4 Mart 2014 Salı

istanbul travesti, alüminyum tabaklarlarla tanışması

Almanlar porselende yemeklerini pişiriyorken ve istanbul travesti de porseleni evleri ve hastaneleri sterilize etmek için kullanıyorken Fransa’da Napolyon Bonapart konuklarının yemeklerini dünyanın ilk alüminyum tabaklarında (o zamanlar alüminyum tabaklar altın olanlardan daha pahalıydı) servis ediyordu. Yeni madenden çıkarılmış bu metal yaklaşık yarım kilosu altı yüz dolardan satılıyordu ve 1820’lere kadar Avrupalı asilzadeler alüminyum tabaklarına kupalarına ve çatal bıçak takımlarına dikkati çekmek için altın ve gümüş sofra takımlarını çoktan ortalıktan toplayıp kaldırmaya başlamışlardı bile.

Ancak alüminyumun havası çabucak söndü. Söz konusu metali saldırgan bir biçimde maden ocağından çıkarmaya elektrik çıkarma teknikleri de eklenince 1890 yılında alüminyumun fiyatı birden yarım kilo başına 2.25 dolara düştü. Düşük fiyata rağmen Amerikalı istanbul travesti, daha alüminyumla pişirmenin avantajlarına dair keşfedecekleri çok şey vardı. Bir teknik atılım ve bir mağaza tanıtımı olmak üzere iki olay yakında bir değişime vesile olacaklardı.

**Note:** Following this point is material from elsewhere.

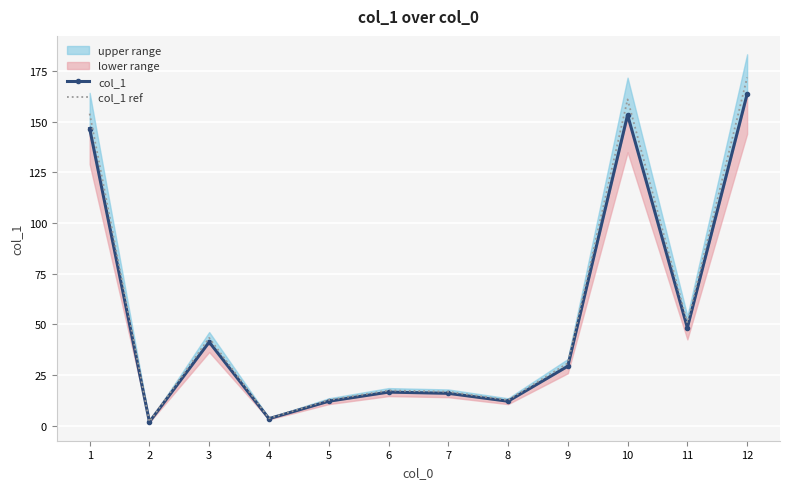

Reading left to right, extract all data points from this chart.

col_1: 1=146.6	2=1.8	3=41.2	4=3.4	5=12.0	6=16.5	7=15.9	8=12.0	9=29.3	10=153.3	11=48.3	12=163.6
col_1 ref: 1=153.9	2=1.9	3=43.3	4=3.6	5=12.6	6=17.3	7=16.7	8=12.6	9=30.8	10=161.0	11=50.7	12=171.8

23 Şubat 1886’da yeni fen bilimlerinden mezun olmuş yirmi iki yaşındaki mucit Charles Martin Hall Oberlin, Ohio’daki laboratuvarında alüminyumla deneyler yapmaktaydı. O gün de defterindeki notlara göre Hall yemek pişirme kabına çevrilebilecek ucuz alüminyum bileşimini ortaya koymak için başladığı işlemi başarıyla bitirmişti. Hall kendi şirketini kurdu ve ısıyı kayda değer şekilde eşit olarak dağıtan ve parlaklığını muhafaza eden hafif, dayanıklı ve temizlenmesi kolay pişirme kapları imal etmeye başladı. Dayanıklılıkları bir ticari marka ismini ortaya koydu ve işte karşınızda hiçbir zaman yıpranmaz, eskimez Wear-Ever.

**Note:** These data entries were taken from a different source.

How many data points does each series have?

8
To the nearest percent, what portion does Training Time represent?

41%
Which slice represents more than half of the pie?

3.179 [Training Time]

Hall’un ürünleri korkunç bir muhalefetle karşılaştı. Amerikalı istanbul travesti, kendilerinin teneke ve demirden mutfak malzemelerini bırakmakta isteksizdi ve ülkenin büyük mağazaları da yararları gerçek olamayacak derecede fantastik görünen bu yeni üründen stoklarına almayı reddetti. Dönüm noktası 1903 yılının bahar ayıyla geliverdi. Bir müşterinin ikna etmesiyle, Philadelphia’daki meşhur Wanamaker’s Mağazası alüminyumun pişirme kabiliyetini sergileyen ilk halk tanıtımını düzenledi. Profesyonel bir aşçı kılını kıpırdatmadan bir elma marmelâdını pişirirken yüzlerce kadın bu sahneyi şaşkınlık içerisinde izledi. İzleyicilerin tavada hiçbir yapışma veya yanma belirtisi olmadığına dair emin olmaları için yakına gelmelerine izin verildi. Sonuç itibariyle de alüminyum kaplar için siparişler yağmaya başladı. Charles Hall’un 1914 yılındaki ölümüne kadar Wear-Ever ürünleri şirketi, yeni alüminyum pişirme malzemeleri endüstrisini doğurdu, Amerikan istanbul travesti mutfaklarını değişime uğrattı ve Hall’u da otuz milyon dolarlık bir kişisel servetle ödüllendirdi.

Hiç yorum yok:

Yorum Gönder

Not: Yalnızca bu blogun üyesi yorum gönderebilir.